**What is expected**: Please quote the items word for word, starting at the very beginning and ending with the line that contains "collection date: 1899-05-02", including that line.

■ ■ ■ ■

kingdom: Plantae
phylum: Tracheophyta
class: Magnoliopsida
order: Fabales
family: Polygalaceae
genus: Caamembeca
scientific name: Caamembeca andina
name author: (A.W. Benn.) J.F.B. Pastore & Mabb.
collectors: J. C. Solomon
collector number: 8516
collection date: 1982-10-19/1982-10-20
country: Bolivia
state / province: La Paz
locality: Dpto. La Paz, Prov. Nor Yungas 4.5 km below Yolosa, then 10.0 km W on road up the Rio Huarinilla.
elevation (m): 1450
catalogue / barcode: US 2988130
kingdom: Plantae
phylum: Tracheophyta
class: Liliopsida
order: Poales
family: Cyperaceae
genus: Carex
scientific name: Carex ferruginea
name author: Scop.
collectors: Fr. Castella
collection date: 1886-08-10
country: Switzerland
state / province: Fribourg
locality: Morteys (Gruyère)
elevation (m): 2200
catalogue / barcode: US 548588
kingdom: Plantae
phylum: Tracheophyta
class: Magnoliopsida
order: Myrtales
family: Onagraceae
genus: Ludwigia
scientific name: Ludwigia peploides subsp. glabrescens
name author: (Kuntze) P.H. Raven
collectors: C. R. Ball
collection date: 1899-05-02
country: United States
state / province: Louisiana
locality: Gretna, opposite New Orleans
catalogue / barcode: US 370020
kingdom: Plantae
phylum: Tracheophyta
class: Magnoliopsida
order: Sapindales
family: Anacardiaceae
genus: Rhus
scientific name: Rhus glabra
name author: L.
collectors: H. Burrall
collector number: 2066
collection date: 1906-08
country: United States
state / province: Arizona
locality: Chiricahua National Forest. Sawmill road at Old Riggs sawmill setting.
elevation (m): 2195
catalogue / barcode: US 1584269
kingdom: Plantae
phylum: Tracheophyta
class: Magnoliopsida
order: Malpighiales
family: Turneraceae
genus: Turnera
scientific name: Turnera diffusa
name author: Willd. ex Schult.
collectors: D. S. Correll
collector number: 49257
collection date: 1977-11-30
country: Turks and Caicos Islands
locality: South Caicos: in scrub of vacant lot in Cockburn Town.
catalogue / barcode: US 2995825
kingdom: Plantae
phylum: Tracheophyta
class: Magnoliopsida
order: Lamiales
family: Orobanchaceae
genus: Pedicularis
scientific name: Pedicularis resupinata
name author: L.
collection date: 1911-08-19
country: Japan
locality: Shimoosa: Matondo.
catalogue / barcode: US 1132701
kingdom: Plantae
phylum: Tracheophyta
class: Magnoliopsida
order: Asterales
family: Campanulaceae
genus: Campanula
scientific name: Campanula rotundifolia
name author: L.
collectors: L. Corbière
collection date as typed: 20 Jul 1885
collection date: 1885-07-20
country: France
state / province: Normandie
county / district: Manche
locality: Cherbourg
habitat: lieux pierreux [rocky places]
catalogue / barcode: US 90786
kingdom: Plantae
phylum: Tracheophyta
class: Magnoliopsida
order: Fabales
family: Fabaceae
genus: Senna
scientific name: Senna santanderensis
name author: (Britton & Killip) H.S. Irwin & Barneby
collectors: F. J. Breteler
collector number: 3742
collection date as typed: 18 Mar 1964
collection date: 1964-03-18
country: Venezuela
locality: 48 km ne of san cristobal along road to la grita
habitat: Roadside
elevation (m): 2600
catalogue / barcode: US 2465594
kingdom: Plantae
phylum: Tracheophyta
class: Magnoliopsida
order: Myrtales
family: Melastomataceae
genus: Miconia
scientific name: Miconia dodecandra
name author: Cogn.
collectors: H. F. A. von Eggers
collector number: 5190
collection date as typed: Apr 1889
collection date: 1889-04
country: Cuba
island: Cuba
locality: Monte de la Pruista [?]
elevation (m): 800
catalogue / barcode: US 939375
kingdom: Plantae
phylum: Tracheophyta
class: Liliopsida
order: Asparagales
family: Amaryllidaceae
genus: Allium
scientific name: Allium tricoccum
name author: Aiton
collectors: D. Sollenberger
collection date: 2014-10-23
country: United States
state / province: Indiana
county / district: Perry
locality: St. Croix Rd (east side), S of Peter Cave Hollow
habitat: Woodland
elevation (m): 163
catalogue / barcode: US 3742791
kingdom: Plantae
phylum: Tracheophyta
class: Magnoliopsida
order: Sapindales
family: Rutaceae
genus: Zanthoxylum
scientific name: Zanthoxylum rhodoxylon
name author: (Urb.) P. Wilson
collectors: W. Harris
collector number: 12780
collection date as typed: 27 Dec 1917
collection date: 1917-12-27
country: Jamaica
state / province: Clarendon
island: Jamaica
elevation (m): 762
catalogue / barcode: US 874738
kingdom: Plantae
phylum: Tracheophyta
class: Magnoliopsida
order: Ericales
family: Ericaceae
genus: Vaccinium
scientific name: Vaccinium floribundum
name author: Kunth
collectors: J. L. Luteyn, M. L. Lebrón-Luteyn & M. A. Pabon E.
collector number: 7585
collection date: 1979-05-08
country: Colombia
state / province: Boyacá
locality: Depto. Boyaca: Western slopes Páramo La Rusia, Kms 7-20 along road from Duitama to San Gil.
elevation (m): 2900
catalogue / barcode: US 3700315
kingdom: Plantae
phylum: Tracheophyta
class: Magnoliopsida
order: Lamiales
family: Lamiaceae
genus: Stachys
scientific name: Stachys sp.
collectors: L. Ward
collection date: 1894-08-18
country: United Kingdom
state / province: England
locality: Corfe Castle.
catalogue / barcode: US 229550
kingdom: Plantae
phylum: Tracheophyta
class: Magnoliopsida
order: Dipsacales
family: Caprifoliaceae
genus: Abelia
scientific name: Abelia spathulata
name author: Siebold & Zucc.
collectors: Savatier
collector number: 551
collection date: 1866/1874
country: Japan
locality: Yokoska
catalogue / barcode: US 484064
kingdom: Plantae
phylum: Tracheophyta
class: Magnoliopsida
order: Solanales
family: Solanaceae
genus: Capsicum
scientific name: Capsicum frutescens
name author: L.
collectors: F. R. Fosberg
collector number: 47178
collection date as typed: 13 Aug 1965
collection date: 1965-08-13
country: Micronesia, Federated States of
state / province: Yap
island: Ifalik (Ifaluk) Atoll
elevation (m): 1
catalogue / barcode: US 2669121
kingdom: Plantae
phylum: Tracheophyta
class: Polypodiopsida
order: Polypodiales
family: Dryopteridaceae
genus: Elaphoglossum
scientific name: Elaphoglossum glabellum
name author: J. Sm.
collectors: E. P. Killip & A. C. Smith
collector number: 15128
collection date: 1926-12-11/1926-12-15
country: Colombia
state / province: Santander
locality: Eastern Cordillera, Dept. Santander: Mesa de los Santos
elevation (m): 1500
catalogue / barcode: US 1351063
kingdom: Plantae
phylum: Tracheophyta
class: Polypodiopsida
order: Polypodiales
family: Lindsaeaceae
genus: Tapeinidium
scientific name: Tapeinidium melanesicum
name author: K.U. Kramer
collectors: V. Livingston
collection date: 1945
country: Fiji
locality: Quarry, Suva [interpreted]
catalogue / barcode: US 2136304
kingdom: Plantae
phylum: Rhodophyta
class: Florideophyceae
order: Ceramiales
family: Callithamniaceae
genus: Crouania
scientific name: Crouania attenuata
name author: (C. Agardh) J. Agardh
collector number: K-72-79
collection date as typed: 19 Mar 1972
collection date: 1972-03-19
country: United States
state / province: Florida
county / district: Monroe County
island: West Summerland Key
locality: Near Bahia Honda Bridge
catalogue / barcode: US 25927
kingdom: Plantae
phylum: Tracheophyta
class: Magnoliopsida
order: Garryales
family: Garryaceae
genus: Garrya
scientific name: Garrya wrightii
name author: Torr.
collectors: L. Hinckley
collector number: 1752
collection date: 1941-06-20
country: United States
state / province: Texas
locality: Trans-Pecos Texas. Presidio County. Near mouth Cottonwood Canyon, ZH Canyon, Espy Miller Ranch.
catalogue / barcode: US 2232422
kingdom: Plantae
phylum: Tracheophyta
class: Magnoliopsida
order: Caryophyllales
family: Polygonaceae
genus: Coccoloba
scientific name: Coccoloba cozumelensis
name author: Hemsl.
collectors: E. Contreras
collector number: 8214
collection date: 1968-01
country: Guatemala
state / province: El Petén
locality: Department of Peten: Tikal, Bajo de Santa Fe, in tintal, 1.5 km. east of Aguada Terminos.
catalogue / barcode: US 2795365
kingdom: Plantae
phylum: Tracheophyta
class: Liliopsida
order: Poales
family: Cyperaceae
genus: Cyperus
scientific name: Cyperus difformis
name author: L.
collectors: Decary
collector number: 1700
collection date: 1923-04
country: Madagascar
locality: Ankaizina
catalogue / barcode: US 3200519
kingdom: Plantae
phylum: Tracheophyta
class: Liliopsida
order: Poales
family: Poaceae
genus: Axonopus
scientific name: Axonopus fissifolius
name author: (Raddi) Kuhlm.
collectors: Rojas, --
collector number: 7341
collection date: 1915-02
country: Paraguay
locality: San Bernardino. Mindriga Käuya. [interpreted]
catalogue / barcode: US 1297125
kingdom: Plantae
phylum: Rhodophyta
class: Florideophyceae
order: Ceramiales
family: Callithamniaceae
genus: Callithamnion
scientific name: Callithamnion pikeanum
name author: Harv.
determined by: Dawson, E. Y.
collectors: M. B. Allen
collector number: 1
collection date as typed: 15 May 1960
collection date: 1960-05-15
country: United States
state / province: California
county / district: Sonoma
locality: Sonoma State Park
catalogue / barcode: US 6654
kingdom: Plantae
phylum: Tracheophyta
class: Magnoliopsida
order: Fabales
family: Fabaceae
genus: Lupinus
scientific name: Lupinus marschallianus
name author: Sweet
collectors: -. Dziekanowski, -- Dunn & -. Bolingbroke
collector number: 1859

■ ■ ■ ■

**Answer below**:
kingdom: Plantae
phylum: Tracheophyta
class: Magnoliopsida
order: Fabales
family: Polygalaceae
genus: Caamembeca
scientific name: Caamembeca andina
name author: (A.W. Benn.) J.F.B. Pastore & Mabb.
collectors: J. C. Solomon
collector number: 8516
collection date: 1982-10-19/1982-10-20
country: Bolivia
state / province: La Paz
locality: Dpto. La Paz, Prov. Nor Yungas 4.5 km below Yolosa, then 10.0 km W on road up the Rio Huarinilla.
elevation (m): 1450
catalogue / barcode: US 2988130
kingdom: Plantae
phylum: Tracheophyta
class: Liliopsida
order: Poales
family: Cyperaceae
genus: Carex
scientific name: Carex ferruginea
name author: Scop.
collectors: Fr. Castella
collection date: 1886-08-10
country: Switzerland
state / province: Fribourg
locality: Morteys (Gruyère)
elevation (m): 2200
catalogue / barcode: US 548588
kingdom: Plantae
phylum: Tracheophyta
class: Magnoliopsida
order: Myrtales
family: Onagraceae
genus: Ludwigia
scientific name: Ludwigia peploides subsp. glabrescens
name author: (Kuntze) P.H. Raven
collectors: C. R. Ball
collection date: 1899-05-02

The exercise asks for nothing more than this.